■ YOUR ASSIGNMENT
Output only the lines below that start at the line containing "36,1 -1,65 -63,-2v-51l-23,-1z" and end at the line containing "M1067,593l9,-176 7,-44", with both ends kept.
═════ THE DATA ═════
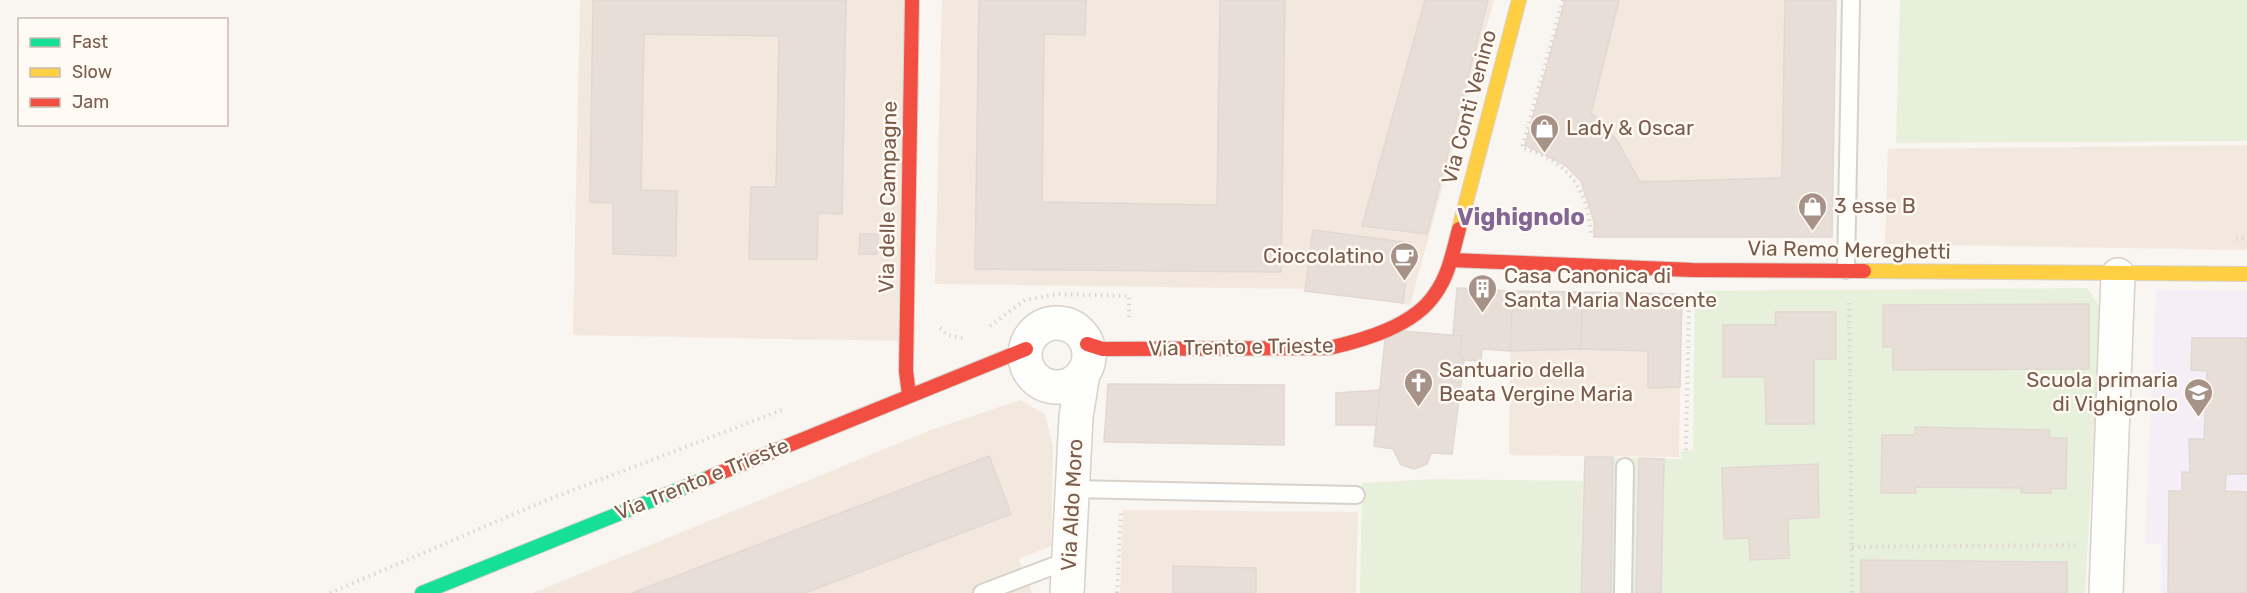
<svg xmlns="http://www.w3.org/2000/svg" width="2247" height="593" viewBox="0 0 2247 593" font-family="Rubik,sans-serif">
	<rect width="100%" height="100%" fill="#f9f5f0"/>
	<!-- residential -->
	<path fill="#f2e8de" d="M580,0h335l-7,341 -335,-6z
		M942,0h552l-84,305 -95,-16 -380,-5z
		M1565,0h271l-4,237h-238v-15l-13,-41 -16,-16z
		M2247,145v105l-362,-6 3,-95z
		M1682,294l-3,163 -170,-2 1,-104z
		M1020,400l25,14 8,32 -2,100 -32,13 13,34h-499l398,-163z
		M1123,510l235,2 -2,81h-236z"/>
	<!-- education -->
	<path fill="#f6eef6" d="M2156,290l91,1v302h-86l1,-49 -17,-1z"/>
	<!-- green -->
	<path fill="#e7f0db" d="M1900,0h347v141l-351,2z
		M2087,288l14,21 -16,284h-504l4,-136 96,2v-8l12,-1 2,-159z
		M1435,479l148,2 -3,112h-220l2,-110z"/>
	<!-- building -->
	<path fill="#e6ded7" stroke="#e2d8d2" stroke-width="1.5" d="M593,0h253l-4,214 -24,-1 -1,46h-68l2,-72h25l3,-151 -135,-2 -3,156 36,1 -1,65 -63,-2v-51l-23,-1z
		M979,0h107l-1,35 -41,-1 -2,168 175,3 3,-205h65l-4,272 -306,-3z
		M1425,0h63l-61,234 -65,-8z
		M1565,0h54l-28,114 8,5 19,23 22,40 142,-4 3,-178h51l-4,237h-238v-15l-13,-41 -16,-16 -40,-20z
		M1313,230l98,13 -8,60 -98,-12z
		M860,234h18l-1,20h-18z
		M1457,288l56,3 -3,60 -28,-2 -1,12 -17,-1 -4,-5 2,-19 -9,-1z
		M1513,291l70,1 -2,57 -71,2z
		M1583,292l99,2 -2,93 -32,1v-37l-67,-2z
		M2089,304v65l-196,1v-23h-10v-42z
		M1775,312h61v47h-22v65h-48l-1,-47h-42v-52h53z
		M1400,331l62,5 -2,19 4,5 -12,94 -21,-1 -4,11 -13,5 -13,-4 -8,-16 -19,-3 11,-106z
		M2192,338h55v136h-21l-1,17 22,1v101h-79l1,-102h13v-19h8l-1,-33h15l3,-68 -16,-1z
		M1108,384l176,1v60l-180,-3z
		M1380,390l-4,35h-40v-32z
		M1915,427l134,3 1,8h17l-1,51 -15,-1v5h-30v-5l-106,-1 1,6h-35l1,-58h33z
		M989,456l22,58 -206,79h-173z
		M1585,457h28l-2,136h-30z
		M1639,458l25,1 -3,134h-25z
		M1818,464l1,53 -31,2 1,39 -39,2 -1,-22 -25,1 -2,-71z
		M1861,560l206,2v31h-206z
		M1173,566l83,2v25h-83z"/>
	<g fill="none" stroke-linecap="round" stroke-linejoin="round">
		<defs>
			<path id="lane" d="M1846,270l5,-269
				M1073,489l283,6
				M982,593l87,-33
				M1623,593l2,-126"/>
			<path id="street" d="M1025 355a32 32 0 1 1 64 0a32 32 0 1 1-64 0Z
				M1067,593l9,-176 7,-44
				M2106,593l12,-318"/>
			<path id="fast" d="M422,593l288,-116"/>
			<path id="slow" d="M1459,229l60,-229
				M1864,271l383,3"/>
			<path id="jam" d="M1451,260l241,10 172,1
				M1087,344l16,5 226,-1c35,-8 85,-22 106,-54 14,-19 18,-43 24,-65
				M909,395l-3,-24 6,-371
				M710,477l316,-128"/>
		</defs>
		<!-- lane casing -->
		<use href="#lane" stroke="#d7d1cb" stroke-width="20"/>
		<!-- street casing -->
		<use href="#street" stroke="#d7d1cb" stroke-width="36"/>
		<!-- fast casing -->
		<use href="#fast" stroke="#d9d2cb" stroke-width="16"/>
		<!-- slow casing -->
		<use href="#slow" stroke="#d9d2cb" stroke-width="16"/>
		<!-- jam casing -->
		<use href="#jam" stroke="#d9d2cb" stroke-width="16"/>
		<!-- path -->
		<path stroke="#dcd5d0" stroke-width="4" stroke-dasharray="1.5 4.5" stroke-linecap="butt" d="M1563,0l-41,148c46,12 66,41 69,87
			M2236,239l11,-1
			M1849,303l3,290
			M990,326l35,-26 32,-6 72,2v21
			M940,328l7,7 16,3
			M1686,450l3,-149
			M1852,547l224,-2
			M330,593l212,-91 240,-92
			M1117,593l4,-80"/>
		<!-- lane -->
		<use href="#lane" stroke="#fefefd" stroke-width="16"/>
		<!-- street -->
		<use href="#street" stroke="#fefefd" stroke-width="33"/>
		<!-- fast -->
		<use href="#fast" stroke="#16e098" stroke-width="14"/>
		<!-- slow -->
		<use href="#slow" stroke="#ffcf43" stroke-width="14"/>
		<!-- jam -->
		<use href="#jam" stroke="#f24e42" stroke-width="14"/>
	</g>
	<!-- icons -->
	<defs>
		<symbol id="shop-pin" viewBox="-11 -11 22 30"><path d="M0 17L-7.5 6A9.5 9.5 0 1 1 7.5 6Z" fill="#a69286" stroke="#fffaf3"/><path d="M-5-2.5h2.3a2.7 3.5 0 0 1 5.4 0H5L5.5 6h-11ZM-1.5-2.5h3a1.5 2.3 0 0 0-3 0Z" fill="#fff"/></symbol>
		<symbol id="cafe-pin" viewBox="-11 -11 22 30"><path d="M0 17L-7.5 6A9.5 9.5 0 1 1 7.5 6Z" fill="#a69286" stroke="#fffaf3"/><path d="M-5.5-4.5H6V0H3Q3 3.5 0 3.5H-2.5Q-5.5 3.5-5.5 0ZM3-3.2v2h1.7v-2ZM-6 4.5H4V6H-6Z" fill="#fff"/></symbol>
		<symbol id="building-pin" viewBox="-11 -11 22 30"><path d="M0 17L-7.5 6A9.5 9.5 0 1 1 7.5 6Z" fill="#a69286" stroke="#fffaf3"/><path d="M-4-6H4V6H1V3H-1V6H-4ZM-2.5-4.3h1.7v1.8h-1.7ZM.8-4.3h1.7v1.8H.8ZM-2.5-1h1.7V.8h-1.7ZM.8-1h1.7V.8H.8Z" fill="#fff"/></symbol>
		<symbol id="church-pin" viewBox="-11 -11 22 30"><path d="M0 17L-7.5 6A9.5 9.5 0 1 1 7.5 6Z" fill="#a69286" stroke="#fffaf3"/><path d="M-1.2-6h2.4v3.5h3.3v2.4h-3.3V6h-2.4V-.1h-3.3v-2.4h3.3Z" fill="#fff"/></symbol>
		<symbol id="school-pin" viewBox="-11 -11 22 30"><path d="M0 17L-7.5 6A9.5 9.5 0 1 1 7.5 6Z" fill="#a69286" stroke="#fffaf3"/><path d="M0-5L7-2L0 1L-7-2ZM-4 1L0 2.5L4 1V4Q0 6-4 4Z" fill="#fff"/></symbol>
	</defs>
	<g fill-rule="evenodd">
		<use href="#shop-pin" x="1528" y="112" width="33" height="45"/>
		<use href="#shop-pin" x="1796" y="190" width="33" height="45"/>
		<use href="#cafe-pin" x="1388" y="240" width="33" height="45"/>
		<use href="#building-pin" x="1466" y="272" width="33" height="45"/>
		<use href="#church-pin" x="1402" y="366" width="33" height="45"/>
		<use href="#school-pin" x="2182" y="376" width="33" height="45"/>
	</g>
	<g text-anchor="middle" stroke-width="5" stroke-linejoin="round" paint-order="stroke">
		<!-- street labels -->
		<g font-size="21" fill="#7a5c4d" stroke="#fffaf3">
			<text transform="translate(1469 107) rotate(-75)" y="7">Via Conti Venino</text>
			<text transform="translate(888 197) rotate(-89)" y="7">Via delle Campagne</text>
			<text transform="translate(1849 250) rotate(1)" y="7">Via Remo Mereghetti</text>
			<text transform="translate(1241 347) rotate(-1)" y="7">Via Trento e Trieste</text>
			<text transform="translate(702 479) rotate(-22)" y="7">Via Trento e Trieste</text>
			<text transform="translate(1072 505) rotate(-87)" y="7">Via Aldo Moro</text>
		</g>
		<!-- poi labels -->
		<g font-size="21" fill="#7a5c4d" stroke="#fffaf3" text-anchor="start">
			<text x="1566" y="135">Lady &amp; Oscar</text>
			<text x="1834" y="213">3 esse B</text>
			<text x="1384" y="263" text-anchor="end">Cioccolatino</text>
			<text x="1504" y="283">Casa Canonica di<tspan x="1504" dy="24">Santa Maria Nascente</tspan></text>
			<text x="1439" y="377">Santuario della<tspan x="1439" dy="24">Beata Vergine Maria</tspan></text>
			<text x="2178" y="387" text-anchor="end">Scuola primaria<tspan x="2178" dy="24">di Vighignolo</tspan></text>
		</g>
		<!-- quarter labels -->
		<g font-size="24" font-weight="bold" fill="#846695" stroke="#fffaf3">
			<text x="1521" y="225">Vighignolo</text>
		</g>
	</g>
	<!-- legend -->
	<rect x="18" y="18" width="210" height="108" fill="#fffaf3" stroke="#cabbb1" stroke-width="1.5"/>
	<rect x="30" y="38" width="30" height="9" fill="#16e098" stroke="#cabbb1" stroke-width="1.5"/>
	<text x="72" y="48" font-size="18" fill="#7a5c4d">Fast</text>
	<rect x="30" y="68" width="30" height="9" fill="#ffcf43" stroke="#cabbb1" stroke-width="1.5"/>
	<text x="72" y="78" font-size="18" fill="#7a5c4d">Slow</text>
	<rect x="30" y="98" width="30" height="9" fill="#f24e42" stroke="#cabbb1" stroke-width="1.5"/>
	<text x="72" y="108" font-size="18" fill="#7a5c4d">Jam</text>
</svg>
═════
■ WRITTEN RESPONSE
	<path fill="#e6ded7" stroke="#e2d8d2" stroke-width="1.5" d="M593,0h253l-4,214 -24,-1 -1,46h-68l2,-72h25l3,-151 -135,-2 -3,156 36,1 -1,65 -63,-2v-51l-23,-1z
		M979,0h107l-1,35 -41,-1 -2,168 175,3 3,-205h65l-4,272 -306,-3z
		M1425,0h63l-61,234 -65,-8z
		M1565,0h54l-28,114 8,5 19,23 22,40 142,-4 3,-178h51l-4,237h-238v-15l-13,-41 -16,-16 -40,-20z
		M1313,230l98,13 -8,60 -98,-12z
		M860,234h18l-1,20h-18z
		M1457,288l56,3 -3,60 -28,-2 -1,12 -17,-1 -4,-5 2,-19 -9,-1z
		M1513,291l70,1 -2,57 -71,2z
		M1583,292l99,2 -2,93 -32,1v-37l-67,-2z
		M2089,304v65l-196,1v-23h-10v-42z
		M1775,312h61v47h-22v65h-48l-1,-47h-42v-52h53z
		M1400,331l62,5 -2,19 4,5 -12,94 -21,-1 -4,11 -13,5 -13,-4 -8,-16 -19,-3 11,-106z
		M2192,338h55v136h-21l-1,17 22,1v101h-79l1,-102h13v-19h8l-1,-33h15l3,-68 -16,-1z
		M1108,384l176,1v60l-180,-3z
		M1380,390l-4,35h-40v-32z
		M1915,427l134,3 1,8h17l-1,51 -15,-1v5h-30v-5l-106,-1 1,6h-35l1,-58h33z
		M989,456l22,58 -206,79h-173z
		M1585,457h28l-2,136h-30z
		M1639,458l25,1 -3,134h-25z
		M1818,464l1,53 -31,2 1,39 -39,2 -1,-22 -25,1 -2,-71z
		M1861,560l206,2v31h-206z
		M1173,566l83,2v25h-83z"/>
	<g fill="none" stroke-linecap="round" stroke-linejoin="round">
		<defs>
			<path id="lane" d="M1846,270l5,-269
				M1073,489l283,6
				M982,593l87,-33
				M1623,593l2,-126"/>
			<path id="street" d="M1025 355a32 32 0 1 1 64 0a32 32 0 1 1-64 0Z
				M1067,593l9,-176 7,-44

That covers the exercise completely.